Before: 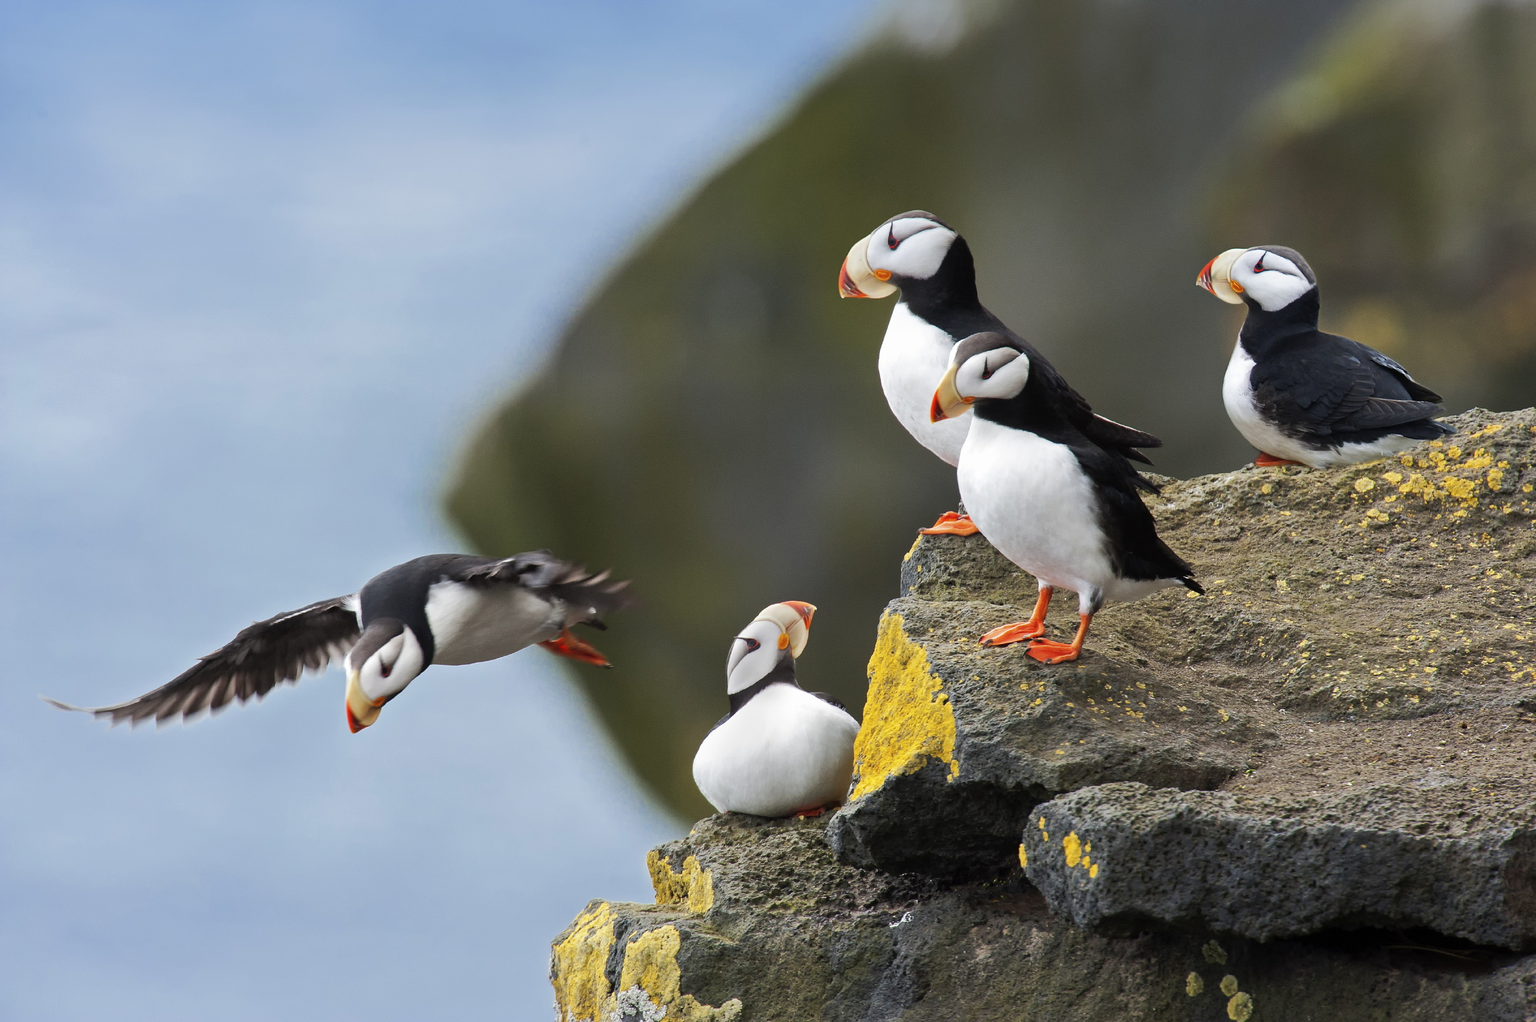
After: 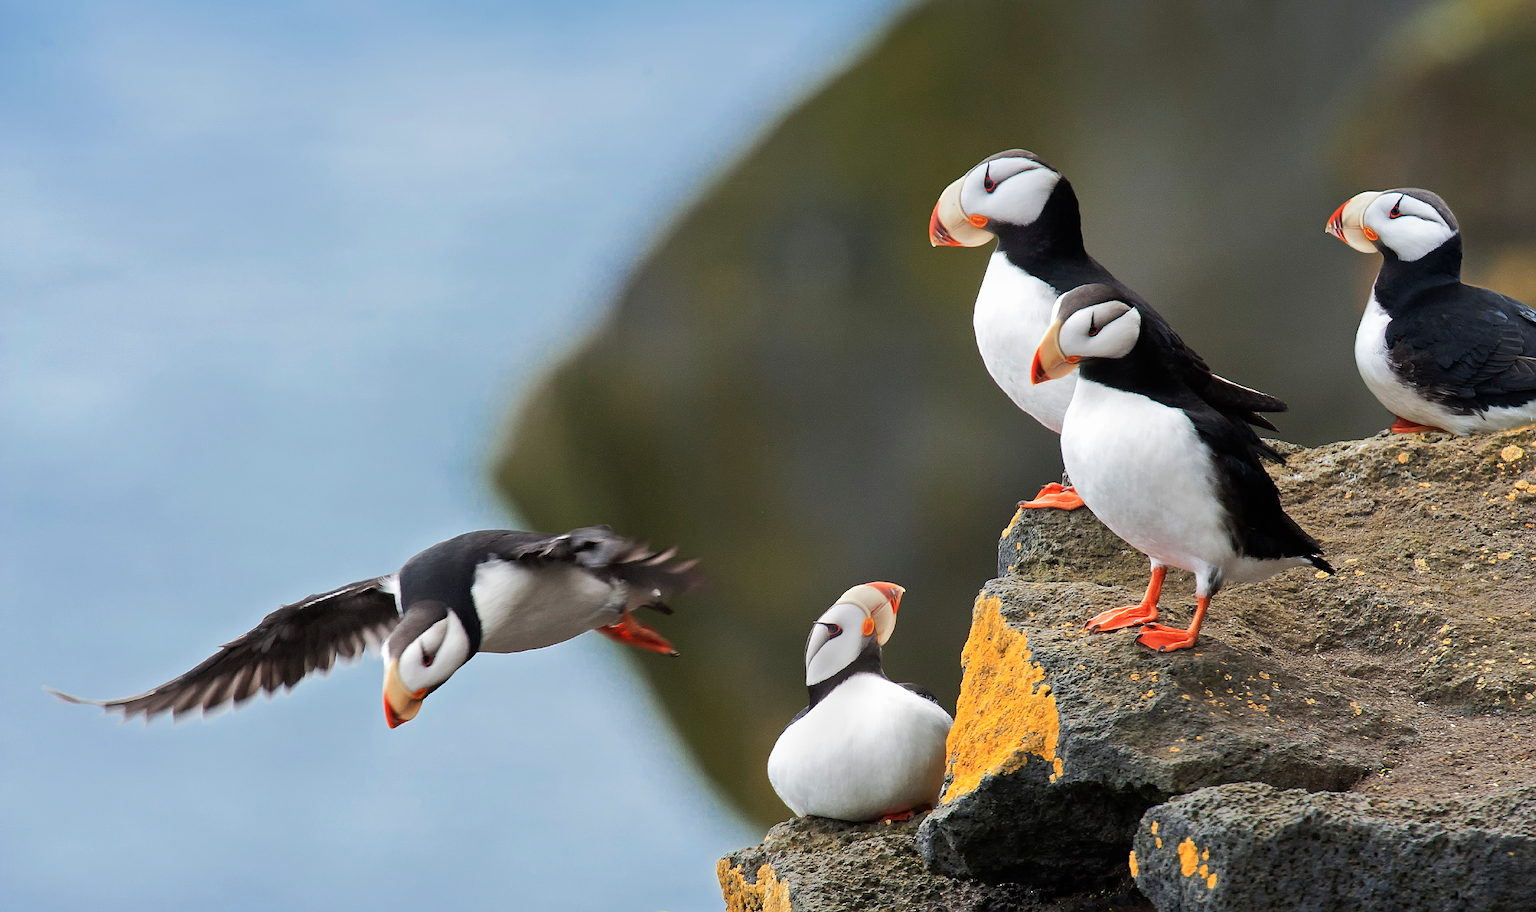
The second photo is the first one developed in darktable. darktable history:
color zones: curves: ch1 [(0, 0.455) (0.063, 0.455) (0.286, 0.495) (0.429, 0.5) (0.571, 0.5) (0.714, 0.5) (0.857, 0.5) (1, 0.455)]; ch2 [(0, 0.532) (0.063, 0.521) (0.233, 0.447) (0.429, 0.489) (0.571, 0.5) (0.714, 0.5) (0.857, 0.5) (1, 0.532)]
sharpen: radius 1.042
crop: top 7.44%, right 9.721%, bottom 11.941%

────────

## YOUR OBJECTIVE
Can you turn the listing above into a Markdown table with the columns "Row" and "Line", numbering each row, skipping blank lines, and leaving the pictures out?

## RESULT OF THE EXERCISE
| Row | Line |
|---|---|
| 1 | Before:  |
| 2 | After:  |
| 3 | The second photo is the first one developed in darktable. darktable history: |
| 4 | color zones: curves: ch1 [(0, 0.455) (0.063, 0.455) (0.286, 0.495) (0.429, 0.5) (0.571, 0.5) (0.714, 0.5) (0.857, 0.5) (1, 0.455)]; ch2 [(0, 0.532) (0.063, 0.521) (0.233, 0.447) (0.429, 0.489) (0.571, 0.5) (0.714, 0.5) (0.857, 0.5) (1, 0.532)] |
| 5 | sharpen: radius 1.042 |
| 6 | crop: top 7.44%, right 9.721%, bottom 11.941% |